Many legacy solutions are hardcoded for specific protocols, limiting the lab’s ability to adapt workflows on the fly.

4. Lack of Real-Time Processing

Some systems collect data in real time but cannot immediately process or respond to it, negating the benefits of automation.

5. Regulatory Compliance Gaps

Software that doesn’t support audit trails, robust user permissions, or other features of Good Laboratory Practices (GLP) can be a liability in a regulated environment.

Understanding these challenges helps frame the criteria that matter most when evaluating software options.

Must-Have Features and Functionality for Automation Software

When selecting software to automate sampling and feedback loops, lab managers should prioritize the following criteria:

1. End-to-End Integration Capabilities

The software must seamlessly interface with bioreactors, autosamplers, analytical instruments, and downstream analytics platforms. Application programming interfaces (APIs) are the “languages” that these systems use to communicate data between each other. Look for systems that support industry-standard APIs such as OPC-UA (Open Platform Communications Unified Architecture).

2. Real-Time Data Processing and Control

The system must be able to process sensor and sample data in real-time and trigger control responses. This includes adaptive control logic, dynamic thresholding, and machine-learning-based optimization routines.

3. Scalability

As your lab grows, the software must be ready to scale with it, from a few benchtop reactors to dozens of parallel fermenters or perfusion systems. Cloud-native platforms typically offer better flexibility and scalability than on-premise systems. Labs aiming to transition from small-scale development to GLP-ready production may benefit from integrating software with disposable bioreactor systems, which support leaner, more flexible manufacturing strategies.

4. User-Friendly Workflow Design

Lab scientists, not just software engineers, should be able to configure protocols, design feedback rules, and monitor processes. Visual workflow builders and intuitive dashboards can empower a wider user base and reduce onboarding time.

5. Data Integrity and Compliance

The software should support robust audit trails, versioning, e-signatures, and compliance with GLP standards.

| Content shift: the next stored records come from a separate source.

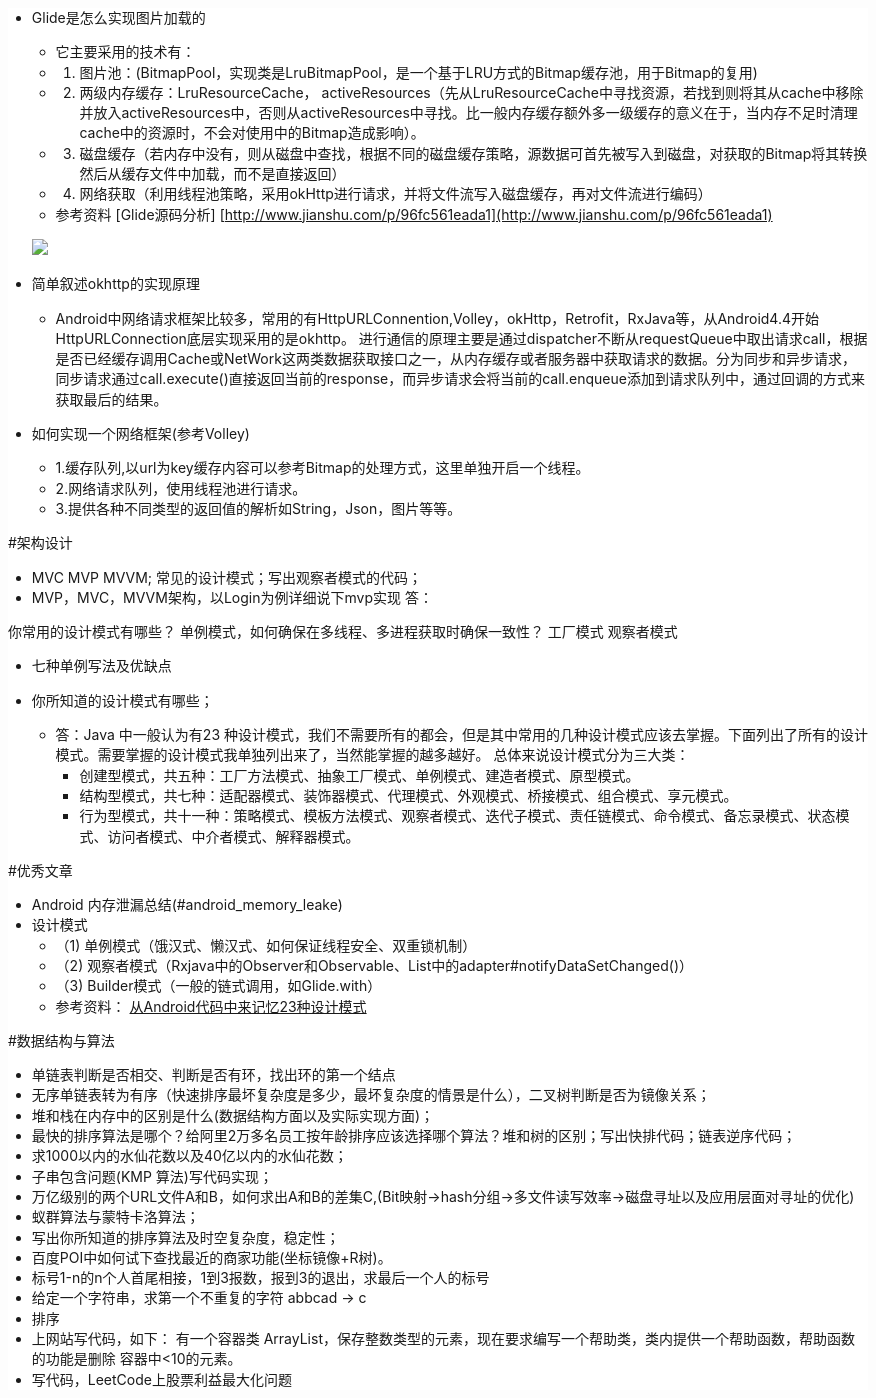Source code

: 				
* Glide是怎么实现图片加载的
	* 它主要采用的技术有：
	* 1. 图片池：(BitmapPool，实现类是LruBitmapPool，是一个基于LRU方式的Bitmap缓存池，用于Bitmap的复用)
	* 2. 两级内存缓存：LruResourceCache， activeResources（先从LruResourceCache中寻找资源，若找到则将其从cache中移除并放入activeResources中，否则从activeResources中寻找。比一般内存缓存额外多一级缓存的意义在于，当内存不足时清理cache中的资源时，不会对使用中的Bitmap造成影响）。
	* 3. 磁盘缓存（若内存中没有，则从磁盘中查找，根据不同的磁盘缓存策略，源数据可首先被写入到磁盘，对获取的Bitmap将其转换然后从缓存文件中加载，而不是直接返回）
	* 4. 网络获取（利用线程池策略，采用okHttp进行请求，并将文件流写入磁盘缓存，再对文件流进行编码）
	* 参考资料 [Glide源码分析] [http://www.jianshu.com/p/96fc561eada1](http://www.jianshu.com/p/96fc561eada1)

	![](http://upload-images.jianshu.io/upload_images/1785727-e6fb64bba8ca78db.png?imageMogr2/auto-orient/strip%7CimageView2/2/w/1240)
	
* 简单叙述okhttp的实现原理
	* Android中网络请求框架比较多，常用的有HttpURLConnention,Volley，okHttp，Retrofit，RxJava等，从Android4.4开始HttpURLConnection底层实现采用的是okhttp。
进行通信的原理主要是通过dispatcher不断从requestQueue中取出请求call，根据是否已经缓存调用Cache或NetWork这两类数据获取接口之一，从内存缓存或者服务器中获取请求的数据。分为同步和异步请求，同步请求通过call.execute()直接返回当前的response，而异步请求会将当前的call.enqueue添加到请求队列中，通过回调的方式来获取最后的结果。
* 如何实现一个网络框架(参考Volley)
	* 1.缓存队列,以url为key缓存内容可以参考Bitmap的处理方式，这里单独开启一个线程。
	* 2.网络请求队列，使用线程池进行请求。
	* 3.提供各种不同类型的返回值的解析如String，Json，图片等等。


#架构设计
* MVC MVP MVVM; 常见的设计模式；写出观察者模式的代码；
* MVP，MVC，MVVM架构，以Login为例详细说下mvp实现
答：

你常用的设计模式有哪些？
单例模式，如何确保在多线程、多进程获取时确保一致性？
工厂模式
观察者模式

* 七种单例写法及优缺点

* 你所知道的设计模式有哪些； 
	* 答：Java 中一般认为有23 种设计模式，我们不需要所有的都会，但是其中常用的几种设计模式应该去掌握。下面列出了所有的设计模式。需要掌握的设计模式我单独列出来了，当然能掌握的越多越好。
总体来说设计模式分为三大类：
		* 创建型模式，共五种：工厂方法模式、抽象工厂模式、单例模式、建造者模式、原型模式。
		* 结构型模式，共七种：适配器模式、装饰器模式、代理模式、外观模式、桥接模式、组合模式、享元模式。
		* 行为型模式，共十一种：策略模式、模板方法模式、观察者模式、迭代子模式、责任链模式、命令模式、备忘录模式、状态模式、访问者模式、中介者模式、解释器模式。


#优秀文章
* Android 内存泄漏总结(#android_memory_leake)
* 设计模式
	* （1) 单例模式（饿汉式、懒汉式、如何保证线程安全、双重锁机制）
	* （2) 观察者模式（Rxjava中的Observer和Observable、List中的adapter#notifyDataSetChanged()）
	* （3) Builder模式（一般的链式调用，如Glide.with）
	* 参考资料： [从Android代码中来记忆23种设计模式](http://blog.csdn.net/huachao1001/article/details/51536074)


#数据结构与算法
* 单链表判断是否相交、判断是否有环，找出环的第一个结点
* 无序单链表转为有序（快速排序最坏复杂度是多少，最坏复杂度的情景是什么），二叉树判断是否为镜像关系；
* 堆和栈在内存中的区别是什么(数据结构方面以及实际实现方面)；
* 最快的排序算法是哪个？给阿里2万多名员工按年龄排序应该选择哪个算法？堆和树的区别；写出快排代码；链表逆序代码；
* 求1000以内的水仙花数以及40亿以内的水仙花数；
* 子串包含问题(KMP 算法)写代码实现；
* 万亿级别的两个URL文件A和B，如何求出A和B的差集C,(Bit映射->hash分组->多文件读写效率->磁盘寻址以及应用层面对寻址的优化)
* 蚁群算法与蒙特卡洛算法；
* 写出你所知道的排序算法及时空复杂度，稳定性；
* 百度POI中如何试下查找最近的商家功能(坐标镜像+R树)。
* 标号1-n的n个人首尾相接，1到3报数，报到3的退出，求最后一个人的标号
* 给定一个字符串，求第一个不重复的字符 abbcad -> c
* 排序
* 上网站写代码，如下： 有一个容器类 ArrayList，保存整数类型的元素，现在要求编写一个帮助类，类内提供一个帮助函数，帮助函数的功能是删除 容器中<10的元素。
* 写代码，LeetCode上股票利益最大化问题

Built-in validation frameworks can reduce the burden on Quality Assurance (QA) teams.

6. Customizable Feedback Algorithms

Lab teams should be able to script or configure custom feedback rules using conditional logic or predictive models tailored to their unique workflows.

The Impact of the Right Software

Choosing the right bioprocessing solution can significantly accelerate discovery across your organization and your pipeline:

  • Shorter Development Cycles: Automated feedback loops can reduce iteration time from weeks to days, allowing R&D teams to get answers faster.
  • Higher Throughput: With better control and coordination, labs can run more experiments in parallel without additional headcount.
  • Better Process Understanding: Continuous data capture can provide real-time, granular insight into process performance, particularly when combined with technology such as digital twins.
  • Improved Reproducibility: Automating both sampling and feedback can reduce human error and increase the consistency of results across batches and operators.
  • Faster Scale-Up: Early detection of trends and optimal conditions can help de-risk transfer to pilot- and production-scale systems.

Towards Data-Driven Bioprocessing

Selecting the right software for automating sampling and feedback loops in high-throughput bioprocessing is a pivotal decision for any pharmaceutical R&D lab. It helps labs shift from manual experimentation to agile, data-driven bioprocessing. This foundation also sets the stage for AI-assisted design of experiments, model-predictive control, and continuous manufacturing.

This decision requires balancing technical capabilities, user needs, regulatory requirements, and long-term adaptability. When done right, it transforms not just the way work gets done, but also how quickly, intelligently, and reliably pharma teams can get life-saving drugs to market.